*Job item:* Reproduce the entries below without any changes, from the line containing "### Checkout Page 💳" through the line containing "This project is", including both of those lines.

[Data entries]
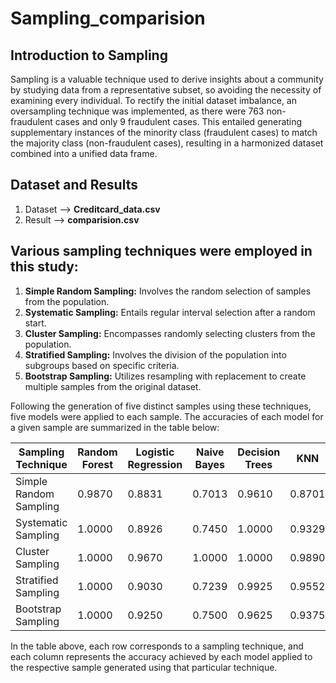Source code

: # Sampling_comparision

## Introduction to Sampling

Sampling is a valuable technique used to derive insights about a community by studying data from a representative subset, so avoiding the necessity of examining every individual. To rectify the initial dataset imbalance, an oversampling technique was implemented, as there were 763 non-fraudulent cases and only 9 fraudulent cases. This entailed generating supplementary instances of the minority class (fraudulent cases) to match the majority class (non-fraudulent cases), resulting in a harmonized dataset combined into a unified data frame.

## Dataset and Results
1. Dataset --> **Creditcard_data.csv**
2. Result  --> **comparision.csv**

## Various sampling techniques were employed in this study:

1. **Simple Random Sampling:** Involves the random selection of samples from the population.
2. **Systematic Sampling:** Entails regular interval selection after a random start.
3. **Cluster Sampling:** Encompasses randomly selecting clusters from the population.
4. **Stratified Sampling:** Involves the division of the population into subgroups based on specific criteria.
5. **Bootstrap Sampling:** Utilizes resampling with replacement to create multiple samples from the original dataset.
   
Following the generation of five distinct samples using these techniques, five models were applied to each sample. The accuracies of each model for a given sample are summarized in the table below:

| Sampling Technique    | Random Forest | Logistic Regression | Naive Bayes | Decision Trees | KNN    |
|------------------------|---------------|----------------------|-------------|----------------|--------|
| Simple Random Sampling | 0.9870        | 0.8831               | 0.7013      | 0.9610         | 0.8701 |
| Systematic Sampling    | 1.0000        | 0.8926               | 0.7450      | 1.0000         | 0.9329 |
| Cluster Sampling       | 1.0000        | 0.9670               | 1.0000      | 1.0000         | 0.9890 |
| Stratified Sampling    | 1.0000        | 0.9030               | 0.7239      | 0.9925         | 0.9552 |
| Bootstrap Sampling     | 1.0000        | 0.9250               | 0.7500      | 0.9625         | 0.9375 |

In the table above, each row corresponds to a sampling technique, and each column represents the accuracy achieved by each model applied to the respective sample generated using that particular technique.
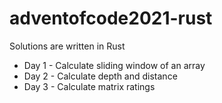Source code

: # adventofcode2021-rust
Solutions are written in Rust
* Day 1 - Calculate sliding window of an array
* Day 2 - Calculate depth and distance
* Day 3 - Calculate matrix ratings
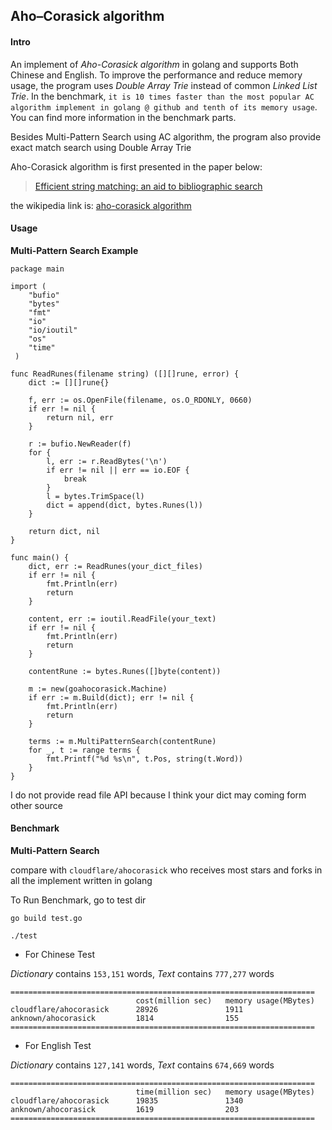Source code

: ## Aho–Corasick algorithm

#### Intro

An implement of *Aho-Corasick algorithm* in golang and supports Both Chinese and English. To improve the performance and reduce memory usage, the program uses *Double Array Trie* instead of common *Linked List Trie*. In the benchmark, `it is 10 times faster than the most popular AC algorithm implement in golang @ github and tenth of its memory usage`. You can find more information in the benchmark parts.

Besides Multi-Pattern Search using AC algorithm, the program also provide exact match search using Double Array Trie

Aho-Corasick algorithm is first presented in the paper below:

> [Efficient string matching: an aid to bibliographic search](http://dl.acm.org/citation.cfm?id=360855)

the wikipedia link is: [aho-corasick algorithm](https://en.wikipedia.org/wiki/Aho%E2%80%93Corasick_algorithm)

#### Usage

**Multi-Pattern Search Example**

	package main

	import (
	    "bufio"
	    "bytes"
	    "fmt"
	    "io"
	    "io/ioutil"
	    "os"
	    "time"	
	 )

	func ReadRunes(filename string) ([][]rune, error) {
	    dict := [][]rune{}

	    f, err := os.OpenFile(filename, os.O_RDONLY, 0660)
	    if err != nil {
	        return nil, err
	    }

	    r := bufio.NewReader(f)
	    for {
	        l, err := r.ReadBytes('\n')
	        if err != nil || err == io.EOF {
	            break
	        }
	        l = bytes.TrimSpace(l)
	        dict = append(dict, bytes.Runes(l))
	    }

	    return dict, nil
	}

	func main() {
	    dict, err := ReadRunes(your_dict_files)
	    if err != nil {
	        fmt.Println(err)
	        return
	    }

	    content, err := ioutil.ReadFile(your_text)
	    if err != nil {
	        fmt.Println(err)
	        return
	    }

	    contentRune := bytes.Runes([]byte(content))
    
	    m := new(goahocorasick.Machine)
	    if err := m.Build(dict); err != nil {
	        fmt.Println(err)
	        return
	    }
	    
	    terms := m.MultiPatternSearch(contentRune)
        for _, t := range terms {
            fmt.Printf("%d %s\n", t.Pos, string(t.Word))
        }
	}

I do not provide read file API because I think your dict may coming form other source

#### Benchmark

**Multi-Pattern Search**

compare with `cloudflare/ahocorasick` who receives most stars and forks in all the implement written in golang

To Run Benchmark, go to test dir 

	go build test.go
	
	./test


* For Chinese Test

*Dictionary* contains `153,151` words, *Text* contains `777,277` words

	====================================================================
								cost(million sec)	memory usage(MBytes)
	cloudflare/ahocorasick		28926				1911
	anknown/ahocorasick			1814				155
	====================================================================

* For English Test

*Dictionary* contains `127,141` words, *Text* contains `674,669` words

	====================================================================
								time(million sec)	memory usage(MBytes)
	cloudflare/ahocorasick		19835				1340
	anknown/ahocorasick			1619				203
	====================================================================
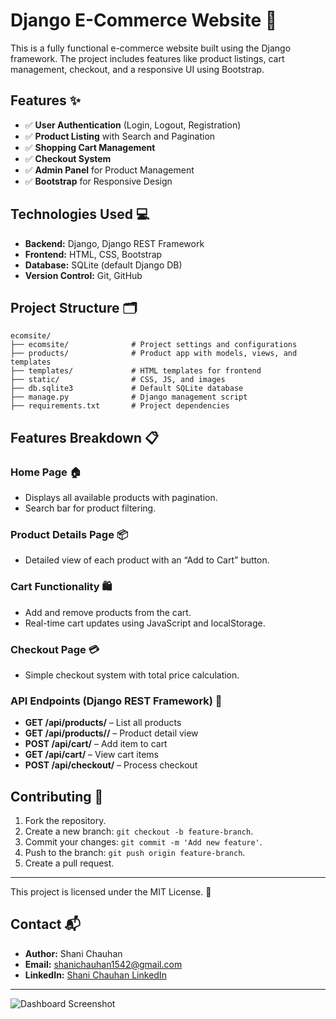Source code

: # Django E-Commerce Website 🛒

This is a fully functional e-commerce website built using the Django framework. The project includes features like product listings, cart management, checkout, and a responsive UI using Bootstrap.

## Features ✨

- ✅ **User Authentication** (Login, Logout, Registration)
- ✅ **Product Listing** with Search and Pagination
- ✅ **Shopping Cart Management**
- ✅ **Checkout System**
- ✅ **Admin Panel** for Product Management
- ✅ **Bootstrap** for Responsive Design

## Technologies Used 💻

- **Backend:** Django, Django REST Framework
- **Frontend:** HTML, CSS, Bootstrap
- **Database:** SQLite (default Django DB)
- **Version Control:** Git, GitHub

## Project Structure 🗂️

    ecomsite/
    ├── ecomsite/              # Project settings and configurations
    ├── products/              # Product app with models, views, and templates
    ├── templates/             # HTML templates for frontend
    ├── static/                # CSS, JS, and images
    ├── db.sqlite3             # Default SQLite database
    ├── manage.py              # Django management script
    ├── requirements.txt       # Project dependencies

## Features Breakdown 📋

### Home Page 🏠
- Displays all available products with pagination.
- Search bar for product filtering.

### Product Details Page 📦
- Detailed view of each product with an “Add to Cart” button.

### Cart Functionality 🛍️
- Add and remove products from the cart.
- Real-time cart updates using JavaScript and localStorage.

### Checkout Page 💳
- Simple checkout system with total price calculation.

### API Endpoints (Django REST Framework) 📡
- **GET /api/products/** – List all products
- **GET /api/products/<id>/** – Product detail view
- **POST /api/cart/** – Add item to cart
- **GET /api/cart/** – View cart items
- **POST /api/checkout/** – Process checkout

## Contributing 🤝

1. Fork the repository.
2. Create a new branch: `git checkout -b feature-branch`.
3. Commit your changes: `git commit -m 'Add new feature'`.
4. Push to the branch: `git push origin feature-branch`.
5. Create a pull request.

---

This project is licensed under the MIT License. 📝

## Contact 📬
- **Author:** Shani Chauhan
- **Email:** shanichauhan1542@gmail.com
- **LinkedIn:** [Shani Chauhan LinkedIn](https://www.linkedin.com/in/shani-chauhan-403789323/)

---

![Dashboard Screenshot](https://github.com/Shani871/E-ComSite/blob/main/templates/Screenshot%202025-01-21%20at%2011.31.00%E2%80%AFPM.png)
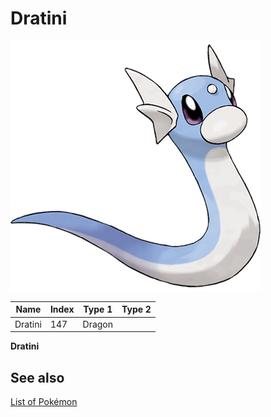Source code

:# Dratini


![Dratini](images/147.png)

| **Name** | **Index** | **Type 1** | **Type 2** |
|----|----|----|----|
| Dratini | 147 | Dragon  |  |

**Dratini** 

## See also

[List of Pokémon](../pokemon.md)
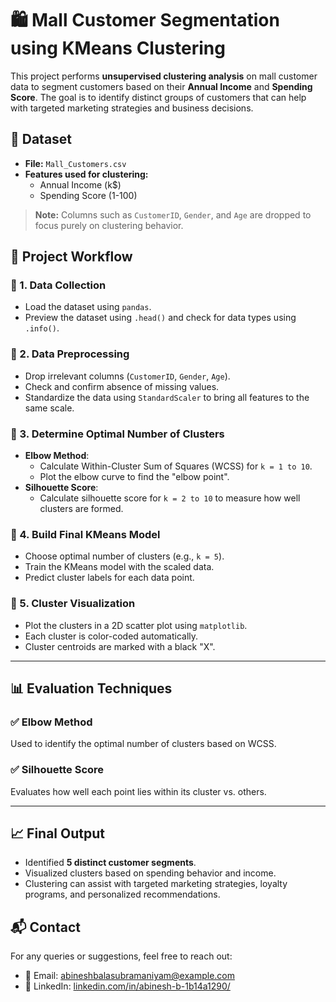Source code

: # 🛍️ Mall Customer Segmentation using KMeans Clustering

This project performs **unsupervised clustering analysis** on mall customer data to segment customers based on their **Annual Income** and **Spending Score**. The goal is to identify distinct groups of customers that can help with targeted marketing strategies and business decisions.

## 📁 Dataset

- **File:** `Mall_Customers.csv`
- **Features used for clustering:**
  - Annual Income (k$)
  - Spending Score (1-100)

> **Note:** Columns such as `CustomerID`, `Gender`, and `Age` are dropped to focus purely on clustering behavior.

## 🔄 Project Workflow

### 🔹 1. Data Collection
- Load the dataset using `pandas`.
- Preview the dataset using `.head()` and check for data types using `.info()`.

### 🔹 2. Data Preprocessing
- Drop irrelevant columns (`CustomerID`, `Gender`, `Age`).
- Check and confirm absence of missing values.
- Standardize the data using `StandardScaler` to bring all features to the same scale.

### 🔹 3. Determine Optimal Number of Clusters
- **Elbow Method**: 
  - Calculate Within-Cluster Sum of Squares (WCSS) for `k = 1 to 10`.
  - Plot the elbow curve to find the "elbow point".
- **Silhouette Score**:
  - Calculate silhouette score for `k = 2 to 10` to measure how well clusters are formed.

### 🔹 4. Build Final KMeans Model
- Choose optimal number of clusters (e.g., `k = 5`).
- Train the KMeans model with the scaled data.
- Predict cluster labels for each data point.

### 🔹 5. Cluster Visualization
- Plot the clusters in a 2D scatter plot using `matplotlib`.
- Each cluster is color-coded automatically.
- Cluster centroids are marked with a black "X".

---

## 📊 Evaluation Techniques

### ✅ Elbow Method
Used to identify the optimal number of clusters based on WCSS.

### ✅ Silhouette Score
Evaluates how well each point lies within its cluster vs. others.

---

## 📈 Final Output

- Identified **5 distinct customer segments**.
- Visualized clusters based on spending behavior and income.
- Clustering can assist with targeted marketing strategies, loyalty programs, and personalized recommendations.

## 📬 Contact

For any queries or suggestions, feel free to reach out:

- 📧 Email: [abineshbalasubramaniyam@example.com](mailto:abineshbalasubramaniyam@example.com)
- 💼 LinkedIn: [linkedin.com/in/abinesh-b-1b14a1290/](https://www.linkedin.com/in/abinesh-b-1b14a1290/)
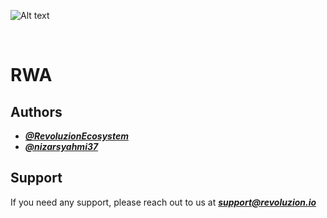 <img
  src="http://revoluzion.io/SignatureLogo.png"
  alt="Alt text"
  title="Revoluzion"
  style="display: inline-block; margin: 0 auto; max-width: 200px">

<br>

# RWA

## Authors

- _**[@RevoluzionEcosystem](https://www.github.com/RevoluzionEcosystem)**_
- _**[@nizarsyahmi37](https://www.github.com/nizarsyahmi37)**_

## Support

If you need any support, please reach out to us at _**support@revoluzion.io**_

*Result of the exercise:*
### Checkout Page 💳
- Simple checkout system with total price calculation.

### API Endpoints (Django REST Framework) 📡
- **GET /api/products/** – List all products
- **GET /api/products/<id>/** – Product detail view
- **POST /api/cart/** – Add item to cart
- **GET /api/cart/** – View cart items
- **POST /api/checkout/** – Process checkout

## Contributing 🤝

1. Fork the repository.
2. Create a new branch: `git checkout -b feature-branch`.
3. Commit your changes: `git commit -m 'Add new feature'`.
4. Push to the branch: `git push origin feature-branch`.
5. Create a pull request.

---

This project is licensed under the MIT License. 📝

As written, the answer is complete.